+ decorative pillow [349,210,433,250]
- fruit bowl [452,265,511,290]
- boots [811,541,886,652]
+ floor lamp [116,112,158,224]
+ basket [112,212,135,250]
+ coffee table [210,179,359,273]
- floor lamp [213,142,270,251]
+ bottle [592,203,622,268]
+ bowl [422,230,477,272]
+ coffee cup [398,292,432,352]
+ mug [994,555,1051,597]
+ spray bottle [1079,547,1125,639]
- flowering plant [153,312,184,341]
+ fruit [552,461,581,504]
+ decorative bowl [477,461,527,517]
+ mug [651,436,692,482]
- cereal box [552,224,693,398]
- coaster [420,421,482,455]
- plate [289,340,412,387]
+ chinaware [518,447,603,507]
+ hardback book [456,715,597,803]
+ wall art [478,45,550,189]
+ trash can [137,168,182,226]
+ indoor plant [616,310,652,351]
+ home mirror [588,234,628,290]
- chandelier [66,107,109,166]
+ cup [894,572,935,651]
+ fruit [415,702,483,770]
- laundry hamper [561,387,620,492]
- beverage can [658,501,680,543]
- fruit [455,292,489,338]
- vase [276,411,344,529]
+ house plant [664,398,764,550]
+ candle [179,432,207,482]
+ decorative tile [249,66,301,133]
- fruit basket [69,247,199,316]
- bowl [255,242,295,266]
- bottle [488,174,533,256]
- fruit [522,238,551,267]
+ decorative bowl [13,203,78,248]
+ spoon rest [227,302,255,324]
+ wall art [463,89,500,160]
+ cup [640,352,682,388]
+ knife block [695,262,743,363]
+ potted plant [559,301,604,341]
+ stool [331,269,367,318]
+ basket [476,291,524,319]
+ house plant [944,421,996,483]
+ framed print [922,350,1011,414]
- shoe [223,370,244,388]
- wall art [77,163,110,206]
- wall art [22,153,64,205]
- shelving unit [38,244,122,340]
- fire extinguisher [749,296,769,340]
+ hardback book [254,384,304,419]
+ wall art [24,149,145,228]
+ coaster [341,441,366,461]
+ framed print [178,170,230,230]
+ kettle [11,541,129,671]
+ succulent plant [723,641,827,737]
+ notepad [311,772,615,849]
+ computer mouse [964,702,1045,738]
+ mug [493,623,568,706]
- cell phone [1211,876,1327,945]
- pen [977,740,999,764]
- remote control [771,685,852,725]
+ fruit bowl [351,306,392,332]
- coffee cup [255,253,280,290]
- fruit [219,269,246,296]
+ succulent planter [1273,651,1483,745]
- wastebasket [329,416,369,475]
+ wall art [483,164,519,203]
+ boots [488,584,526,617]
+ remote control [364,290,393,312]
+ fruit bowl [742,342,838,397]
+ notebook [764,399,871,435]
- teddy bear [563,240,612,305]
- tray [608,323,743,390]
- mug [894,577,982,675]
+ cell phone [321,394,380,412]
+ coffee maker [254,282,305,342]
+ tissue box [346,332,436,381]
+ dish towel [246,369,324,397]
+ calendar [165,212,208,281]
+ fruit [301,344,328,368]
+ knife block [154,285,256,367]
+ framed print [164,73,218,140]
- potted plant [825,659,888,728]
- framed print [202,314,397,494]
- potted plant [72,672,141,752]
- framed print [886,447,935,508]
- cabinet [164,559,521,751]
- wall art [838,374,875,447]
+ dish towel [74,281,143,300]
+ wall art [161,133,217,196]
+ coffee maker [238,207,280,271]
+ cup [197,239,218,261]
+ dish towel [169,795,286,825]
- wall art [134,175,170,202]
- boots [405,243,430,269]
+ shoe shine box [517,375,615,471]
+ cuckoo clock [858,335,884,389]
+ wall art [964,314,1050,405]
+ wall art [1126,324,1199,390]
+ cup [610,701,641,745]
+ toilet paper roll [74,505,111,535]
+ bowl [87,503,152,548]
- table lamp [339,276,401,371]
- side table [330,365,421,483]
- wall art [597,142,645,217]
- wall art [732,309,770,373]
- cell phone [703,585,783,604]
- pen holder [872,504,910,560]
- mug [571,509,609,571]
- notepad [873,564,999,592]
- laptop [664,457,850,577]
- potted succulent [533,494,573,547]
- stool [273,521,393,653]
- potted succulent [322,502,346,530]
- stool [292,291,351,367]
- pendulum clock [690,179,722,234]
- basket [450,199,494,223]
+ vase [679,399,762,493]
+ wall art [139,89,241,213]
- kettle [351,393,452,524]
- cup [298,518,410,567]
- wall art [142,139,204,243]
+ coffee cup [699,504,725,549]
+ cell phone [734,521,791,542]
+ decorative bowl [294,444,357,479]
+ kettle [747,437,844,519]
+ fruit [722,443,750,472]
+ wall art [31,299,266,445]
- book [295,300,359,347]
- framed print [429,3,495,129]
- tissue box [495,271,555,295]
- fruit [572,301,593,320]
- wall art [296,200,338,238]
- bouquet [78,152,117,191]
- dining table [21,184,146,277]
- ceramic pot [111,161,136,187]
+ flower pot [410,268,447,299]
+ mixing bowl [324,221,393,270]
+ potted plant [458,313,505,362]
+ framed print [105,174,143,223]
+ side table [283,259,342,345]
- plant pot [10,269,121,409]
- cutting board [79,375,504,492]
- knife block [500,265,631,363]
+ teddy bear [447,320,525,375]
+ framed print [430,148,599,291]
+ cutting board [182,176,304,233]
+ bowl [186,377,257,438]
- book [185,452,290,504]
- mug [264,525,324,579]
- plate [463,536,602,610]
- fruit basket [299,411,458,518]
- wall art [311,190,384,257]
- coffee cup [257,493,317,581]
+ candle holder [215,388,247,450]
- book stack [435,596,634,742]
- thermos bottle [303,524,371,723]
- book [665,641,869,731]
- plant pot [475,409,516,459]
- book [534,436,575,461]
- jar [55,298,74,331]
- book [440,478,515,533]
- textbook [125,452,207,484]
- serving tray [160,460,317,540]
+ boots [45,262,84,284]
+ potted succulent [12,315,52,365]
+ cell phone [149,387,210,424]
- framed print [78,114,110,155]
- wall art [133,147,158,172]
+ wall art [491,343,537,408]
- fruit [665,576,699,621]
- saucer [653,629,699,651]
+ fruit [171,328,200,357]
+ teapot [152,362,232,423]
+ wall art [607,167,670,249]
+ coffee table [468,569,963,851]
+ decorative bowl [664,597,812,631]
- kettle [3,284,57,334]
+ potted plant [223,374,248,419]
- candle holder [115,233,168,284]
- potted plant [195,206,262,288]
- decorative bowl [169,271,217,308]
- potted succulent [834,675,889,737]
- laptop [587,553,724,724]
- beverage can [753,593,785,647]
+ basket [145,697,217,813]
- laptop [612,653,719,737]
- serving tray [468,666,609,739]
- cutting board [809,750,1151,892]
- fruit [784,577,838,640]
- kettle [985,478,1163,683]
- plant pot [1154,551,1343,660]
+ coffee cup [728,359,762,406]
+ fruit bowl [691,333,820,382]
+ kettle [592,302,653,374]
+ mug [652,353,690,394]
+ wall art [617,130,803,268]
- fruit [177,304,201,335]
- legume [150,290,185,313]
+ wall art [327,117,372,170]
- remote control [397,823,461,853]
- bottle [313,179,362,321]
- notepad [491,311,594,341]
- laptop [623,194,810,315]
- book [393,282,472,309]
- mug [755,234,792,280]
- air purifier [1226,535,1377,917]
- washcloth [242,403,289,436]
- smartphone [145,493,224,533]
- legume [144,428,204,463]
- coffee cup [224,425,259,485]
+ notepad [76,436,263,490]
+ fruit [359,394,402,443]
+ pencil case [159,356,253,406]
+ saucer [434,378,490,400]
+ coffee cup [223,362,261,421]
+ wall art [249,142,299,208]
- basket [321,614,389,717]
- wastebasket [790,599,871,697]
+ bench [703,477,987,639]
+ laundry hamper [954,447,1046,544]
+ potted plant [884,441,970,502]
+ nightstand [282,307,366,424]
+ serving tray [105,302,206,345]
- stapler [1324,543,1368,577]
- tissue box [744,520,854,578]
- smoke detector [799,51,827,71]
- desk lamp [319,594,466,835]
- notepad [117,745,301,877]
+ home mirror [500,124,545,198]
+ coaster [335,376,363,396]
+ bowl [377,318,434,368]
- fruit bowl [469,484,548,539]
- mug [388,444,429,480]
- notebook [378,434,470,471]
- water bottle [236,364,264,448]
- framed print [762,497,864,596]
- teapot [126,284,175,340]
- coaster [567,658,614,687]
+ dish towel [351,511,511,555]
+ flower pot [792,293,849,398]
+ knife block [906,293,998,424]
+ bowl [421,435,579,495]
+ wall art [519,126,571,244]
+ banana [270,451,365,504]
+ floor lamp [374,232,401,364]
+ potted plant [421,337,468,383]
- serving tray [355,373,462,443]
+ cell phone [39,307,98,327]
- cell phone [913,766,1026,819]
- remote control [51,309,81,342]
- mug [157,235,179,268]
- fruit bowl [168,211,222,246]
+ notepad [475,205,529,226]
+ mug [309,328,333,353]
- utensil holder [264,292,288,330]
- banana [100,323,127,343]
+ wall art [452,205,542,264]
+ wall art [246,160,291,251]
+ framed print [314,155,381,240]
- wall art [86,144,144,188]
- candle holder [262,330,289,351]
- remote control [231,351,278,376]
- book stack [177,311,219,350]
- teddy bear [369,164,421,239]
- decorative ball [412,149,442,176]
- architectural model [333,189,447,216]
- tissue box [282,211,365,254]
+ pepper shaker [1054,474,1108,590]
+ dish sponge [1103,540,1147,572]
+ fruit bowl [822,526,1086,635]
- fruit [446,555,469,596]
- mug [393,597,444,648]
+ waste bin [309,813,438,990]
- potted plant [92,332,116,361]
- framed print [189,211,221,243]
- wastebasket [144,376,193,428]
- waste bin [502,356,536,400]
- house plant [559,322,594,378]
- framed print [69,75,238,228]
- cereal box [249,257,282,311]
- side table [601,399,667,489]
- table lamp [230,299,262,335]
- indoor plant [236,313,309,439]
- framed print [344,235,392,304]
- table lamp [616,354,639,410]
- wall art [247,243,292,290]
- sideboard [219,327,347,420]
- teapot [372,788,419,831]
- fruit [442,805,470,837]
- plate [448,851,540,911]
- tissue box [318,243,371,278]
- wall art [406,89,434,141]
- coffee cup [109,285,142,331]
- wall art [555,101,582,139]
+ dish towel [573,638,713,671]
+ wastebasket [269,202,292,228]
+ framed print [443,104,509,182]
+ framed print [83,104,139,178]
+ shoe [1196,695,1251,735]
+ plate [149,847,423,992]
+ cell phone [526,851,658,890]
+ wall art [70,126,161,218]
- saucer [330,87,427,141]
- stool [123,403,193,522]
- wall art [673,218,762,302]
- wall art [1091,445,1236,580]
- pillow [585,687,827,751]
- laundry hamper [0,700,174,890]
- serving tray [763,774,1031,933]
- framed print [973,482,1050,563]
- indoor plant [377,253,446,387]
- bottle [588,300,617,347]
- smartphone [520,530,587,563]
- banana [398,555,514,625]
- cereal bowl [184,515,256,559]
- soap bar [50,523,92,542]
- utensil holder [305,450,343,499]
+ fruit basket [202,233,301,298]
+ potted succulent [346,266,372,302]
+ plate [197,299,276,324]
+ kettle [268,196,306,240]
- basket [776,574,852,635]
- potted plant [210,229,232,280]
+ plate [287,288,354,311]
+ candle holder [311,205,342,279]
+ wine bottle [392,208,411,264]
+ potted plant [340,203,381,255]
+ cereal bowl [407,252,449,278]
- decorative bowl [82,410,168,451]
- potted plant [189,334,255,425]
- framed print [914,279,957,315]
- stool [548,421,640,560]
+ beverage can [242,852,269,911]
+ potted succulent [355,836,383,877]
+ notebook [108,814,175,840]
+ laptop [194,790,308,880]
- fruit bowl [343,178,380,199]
• • • •
__Problem requirements__
Each line in the data that holds the string "dish" must be returned.

__Result of this exercise__
+ dish towel [246,369,324,397]
+ dish towel [74,281,143,300]
+ dish towel [169,795,286,825]
+ dish towel [351,511,511,555]
+ dish sponge [1103,540,1147,572]
+ dish towel [573,638,713,671]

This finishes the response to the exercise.